Je lève le menton pour le regarder. Lui, il s'est incliné pour réduire notre différence de taille. Je ne comprends pas vraiment pourquoi il s'adresse à moi comme si j'avais cinq ans, que je venais de tomber de la balançoire et que je m'apprêtais à fondre en larmes pour un micro-bobo. Je ne suis pas si pitoyable que ça.

- Il a essayé de m'embrasser, je lâche.

C'est la seule chose cohérente qui me vient. Le latino fronce ses sourcils qui forment un V broussailleux. Royce ne dit toujours rien. Son mutisme me fait peur.

- Qui ? m'interroge Diego.

- Ben... Hunter, je dénonce sans gêne en pointant le coupable d'un doigt accusateur.

Le blond ne nie pas, il n'esquisse pas un sourire non plus. Ça ne me met pas très à l'aise. J'ai envie de lui demander de sourire, mais je lui en veux encore un petit peu pour son cinéma. Le Colombien ne paraît même pas surpris par ma révélation, il se borne à hocher patiemment la tête, comme si tout était normal. Mais ça ne l'est pas ! Je n'y comprends plus rien ! En plus, je crois que j'ai un caillou dans la chaussure. Un petit caillou pointu qui me perfore la plante du pied.

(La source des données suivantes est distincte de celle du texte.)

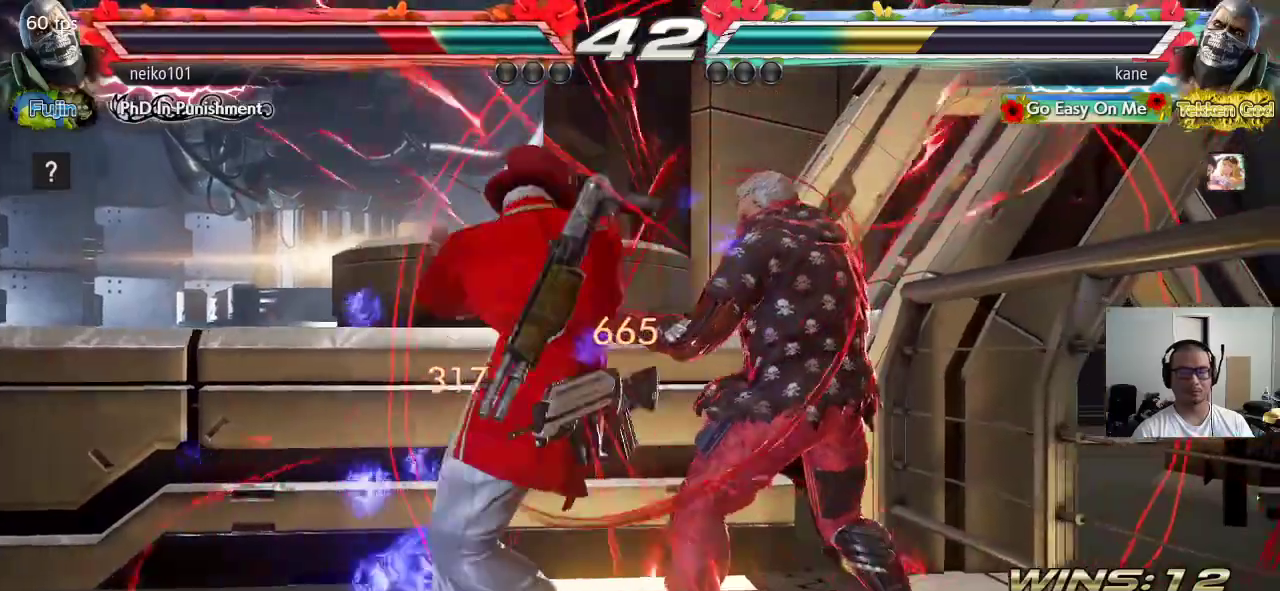
Gameplay with a controller (arcade stick); each line is a JSON object with the inputs held at the frame after it. "events" lists button and stick changes between this image and that frame as [ms after this image, input, new state], when the widget could be followed in between. Not read: L3 R3 keyboard_mouse.
{"buttons": [], "left_stick": "down", "events": [[283, "left_stick", "down"], [350, "left_stick", "center"], [450, "left_stick", "down"]]}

- Lily, ce type au bar, reprend le frère de Mia en claquant deux fois des doigts sous mon nez pour m'inviter à me concentrer. Qu'est-ce qu'il te voulait ?

- Vadim ?

Mon mécanicien tressaille quand le nom sort de ma bouche, mais il ne s'anime toujours pas. Il est comme un spectre : pâle, figé, absent... et légèrement inquiétant.

- Oui, Vadim, confirme Diego, la mine sombre. Il t'a dit quoi ?

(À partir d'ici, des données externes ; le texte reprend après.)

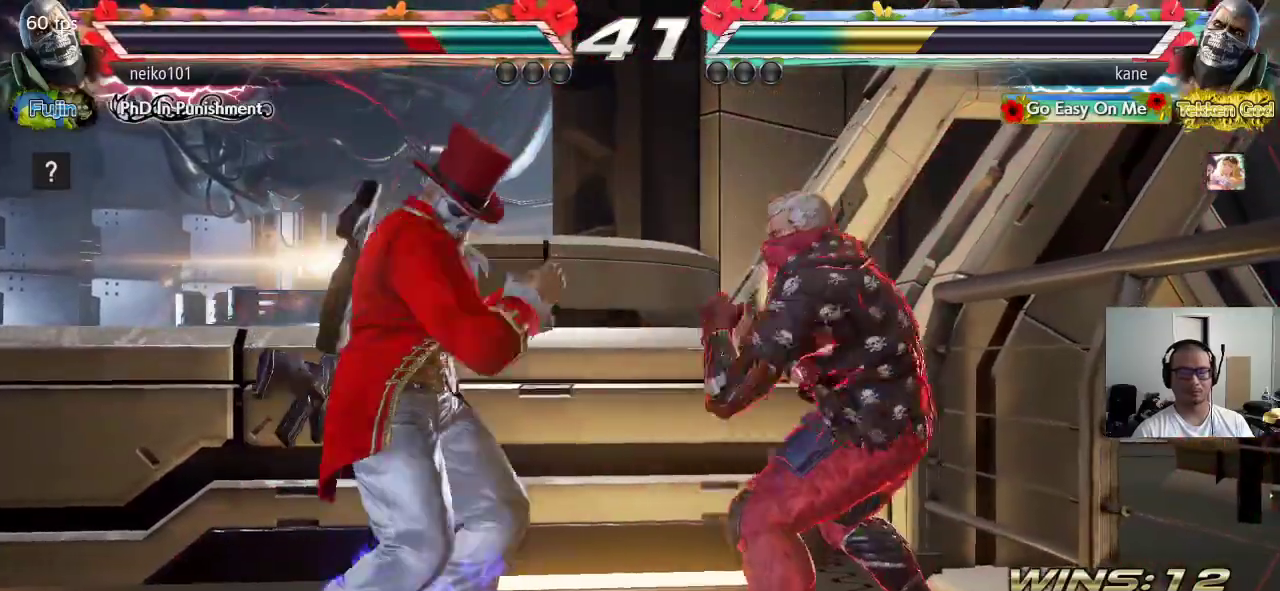
{"buttons": ["CIRCLE"], "left_stick": "center", "events": [[50, "left_stick", "center"], [200, "left_stick", "right"], [250, "left_stick", "center"], [300, "left_stick", "right"], [383, "left_stick", "center"], [433, "CIRCLE", "down"], [433, "CROSS", "down"], [433, "SQUARE", "down"], [500, "CROSS", "up"], [500, "SQUARE", "up"]]}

- Euh... pas grand chose... Il a dit qu'il n'était pas un pervers et il m'a demandé si j'étais toute seule. Oh et il m'a proposé un verre mais j'ai dit non au cas où il ait mis quelque chose dedans, mais après il l'a bu alors je pense qu'il n'y avait rien dedans, mais est-ce qu'on peut partir bientôt ? Je suis fatiguée.

- Bientôt. Il t'a dit quoi d'autre ? insiste le latino.

Parce que tout le monde semble suspendu à mes lèvres et à toutes les bêtises qui en sortent, je me concentre du mieux que je peux pour enclencher les rouages endommagés de mes méninges.

Ah !

- Il a posé des questions sur Royce ! je leur révèle quand ça me revient. Mais je n'ai presque rien dit.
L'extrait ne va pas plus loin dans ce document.